> _Opdracht uitleg_:
Verzamel elke regel uit de items waarin het woord "azim" voorkomt. Hoofdletters en kleine letters tellen mee.
*** Stukken uit gegevens ***
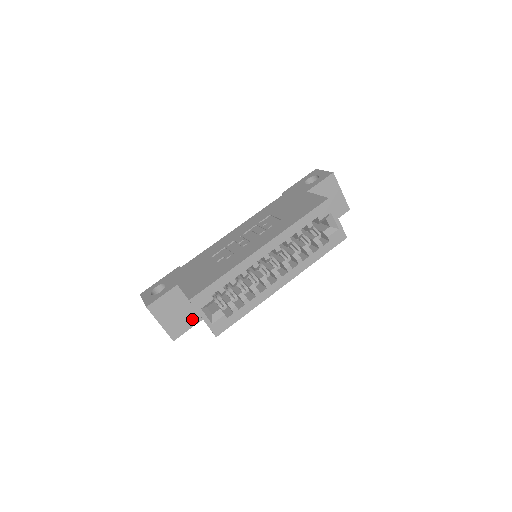
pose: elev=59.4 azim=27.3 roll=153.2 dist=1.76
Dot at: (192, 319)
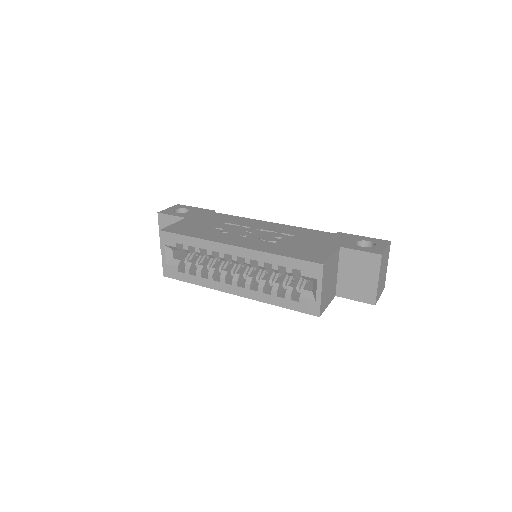
Dot at: occluded
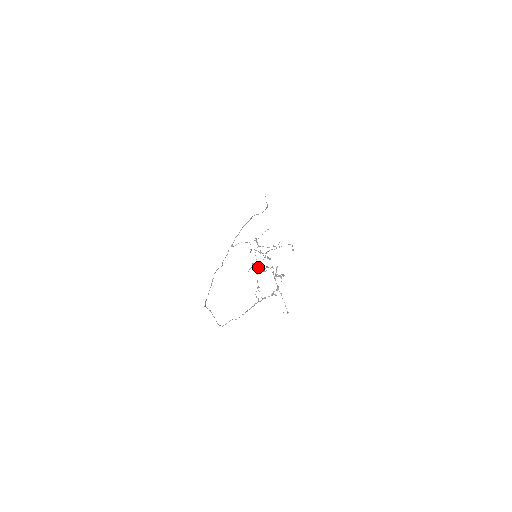
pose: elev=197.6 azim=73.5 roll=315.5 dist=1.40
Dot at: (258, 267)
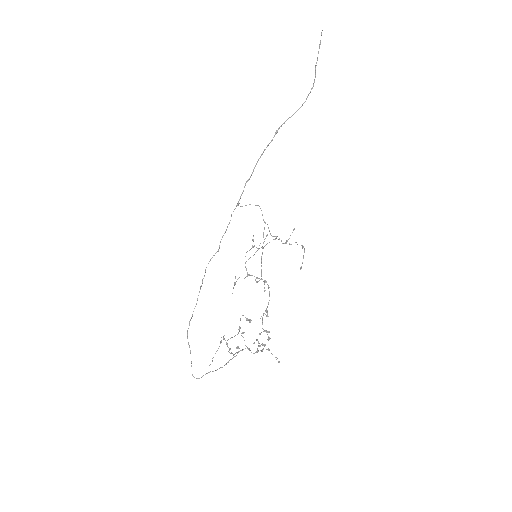
Dot at: occluded
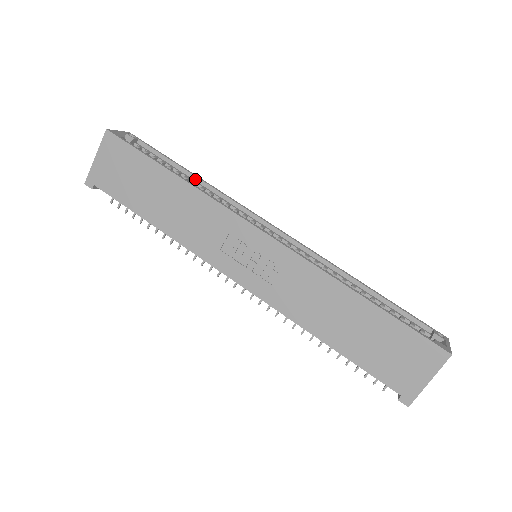
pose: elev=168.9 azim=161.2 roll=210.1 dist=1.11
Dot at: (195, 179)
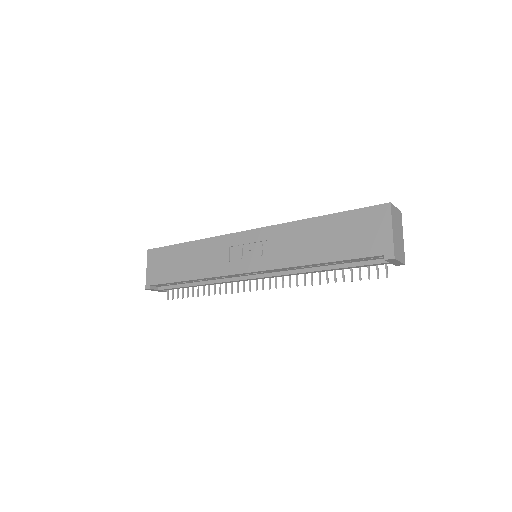
Dot at: occluded
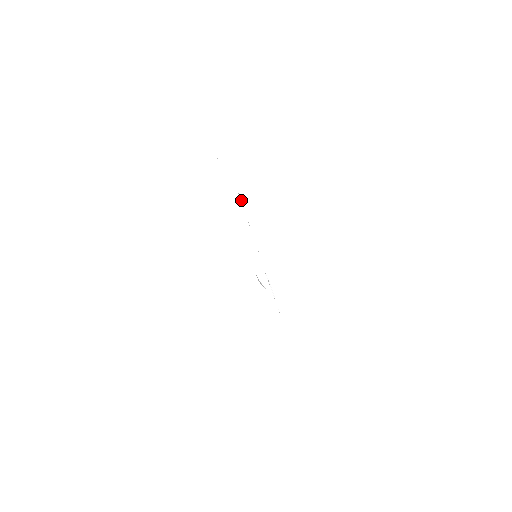
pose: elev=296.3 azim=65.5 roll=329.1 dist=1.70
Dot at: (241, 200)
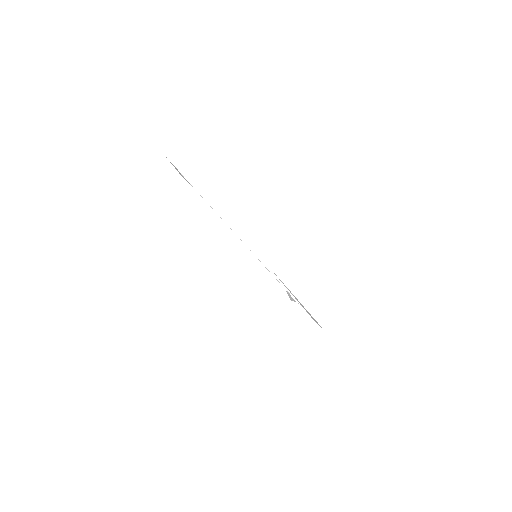
Dot at: (186, 178)
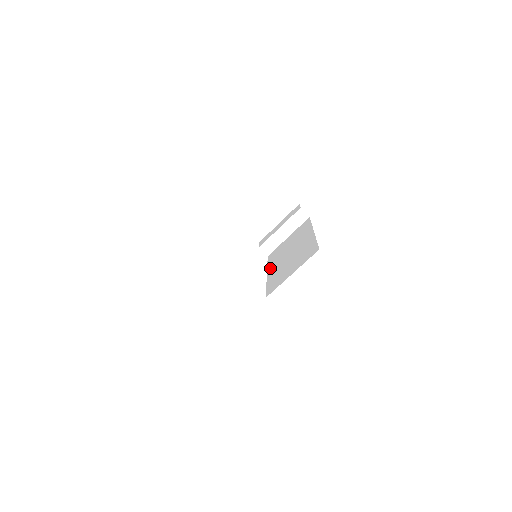
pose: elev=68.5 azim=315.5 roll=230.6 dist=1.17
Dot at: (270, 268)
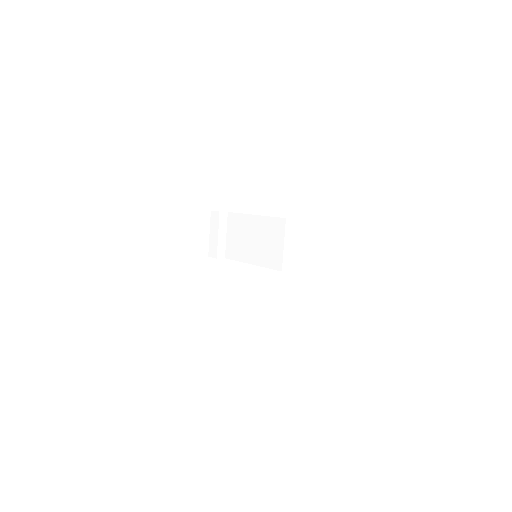
Dot at: (247, 260)
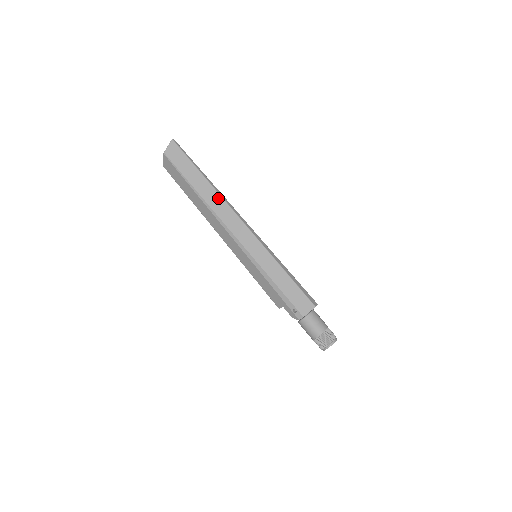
***
> _Resultaat opdracht_:
pose: elev=59.4 azim=27.3 roll=153.2 dist=1.76
pose: elev=197.6 azim=73.5 roll=315.5 dist=1.40
pose: elev=168.9 azim=161.2 roll=210.1 dist=1.11
pose: elev=296.3 azim=65.5 roll=329.1 dist=1.70
pose: elev=68.5 azim=315.5 roll=230.6 dist=1.17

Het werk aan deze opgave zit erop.